BEGIN Data records

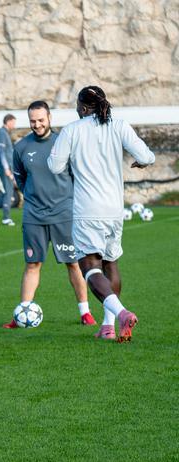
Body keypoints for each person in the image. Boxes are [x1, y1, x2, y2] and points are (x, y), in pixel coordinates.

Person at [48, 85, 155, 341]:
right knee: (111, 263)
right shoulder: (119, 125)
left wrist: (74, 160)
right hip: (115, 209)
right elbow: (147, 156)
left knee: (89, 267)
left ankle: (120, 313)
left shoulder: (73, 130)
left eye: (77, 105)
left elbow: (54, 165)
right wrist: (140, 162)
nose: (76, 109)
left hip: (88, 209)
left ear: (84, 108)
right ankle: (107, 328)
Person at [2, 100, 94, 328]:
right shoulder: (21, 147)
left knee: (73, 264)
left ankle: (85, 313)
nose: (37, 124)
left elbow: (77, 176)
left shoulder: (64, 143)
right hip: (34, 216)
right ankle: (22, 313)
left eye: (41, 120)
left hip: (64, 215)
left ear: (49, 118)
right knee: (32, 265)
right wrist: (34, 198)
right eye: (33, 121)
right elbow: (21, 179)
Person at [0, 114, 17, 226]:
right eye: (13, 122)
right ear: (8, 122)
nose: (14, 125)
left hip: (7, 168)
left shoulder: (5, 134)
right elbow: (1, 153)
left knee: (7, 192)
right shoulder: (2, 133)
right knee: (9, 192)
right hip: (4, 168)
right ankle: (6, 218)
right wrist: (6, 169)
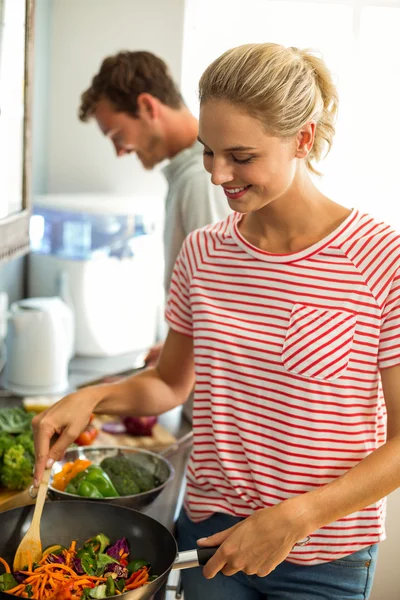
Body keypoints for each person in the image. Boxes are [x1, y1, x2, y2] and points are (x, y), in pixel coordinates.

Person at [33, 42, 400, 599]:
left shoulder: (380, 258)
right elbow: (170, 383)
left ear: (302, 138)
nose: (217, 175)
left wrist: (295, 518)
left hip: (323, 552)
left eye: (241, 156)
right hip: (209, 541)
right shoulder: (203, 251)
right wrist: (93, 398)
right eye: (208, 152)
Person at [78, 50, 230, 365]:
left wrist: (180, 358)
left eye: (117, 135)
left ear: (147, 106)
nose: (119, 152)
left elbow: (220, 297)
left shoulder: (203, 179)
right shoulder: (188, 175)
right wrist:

END Data records
BEGIN Data records

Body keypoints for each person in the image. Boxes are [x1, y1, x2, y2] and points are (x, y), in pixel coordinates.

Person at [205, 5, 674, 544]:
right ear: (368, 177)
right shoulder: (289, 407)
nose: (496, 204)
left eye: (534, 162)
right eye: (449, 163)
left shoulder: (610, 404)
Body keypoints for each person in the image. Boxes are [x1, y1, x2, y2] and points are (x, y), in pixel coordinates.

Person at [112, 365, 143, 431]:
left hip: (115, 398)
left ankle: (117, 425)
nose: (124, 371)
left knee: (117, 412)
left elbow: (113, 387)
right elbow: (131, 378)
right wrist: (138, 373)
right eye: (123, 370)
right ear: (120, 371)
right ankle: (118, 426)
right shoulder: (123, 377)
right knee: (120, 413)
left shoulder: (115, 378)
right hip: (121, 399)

END Data records

Instructions to follow: In your answer, include only the lines above starting at the line that holds "left knee: (117, 412)" and ending at the line that holds "right hip: (121, 399)", copied exactly.

Response below:
left knee: (117, 412)
left elbow: (113, 387)
right elbow: (131, 378)
right wrist: (138, 373)
right eye: (123, 370)
right ear: (120, 371)
right ankle: (118, 426)
right shoulder: (123, 377)
right knee: (120, 413)
left shoulder: (115, 378)
right hip: (121, 399)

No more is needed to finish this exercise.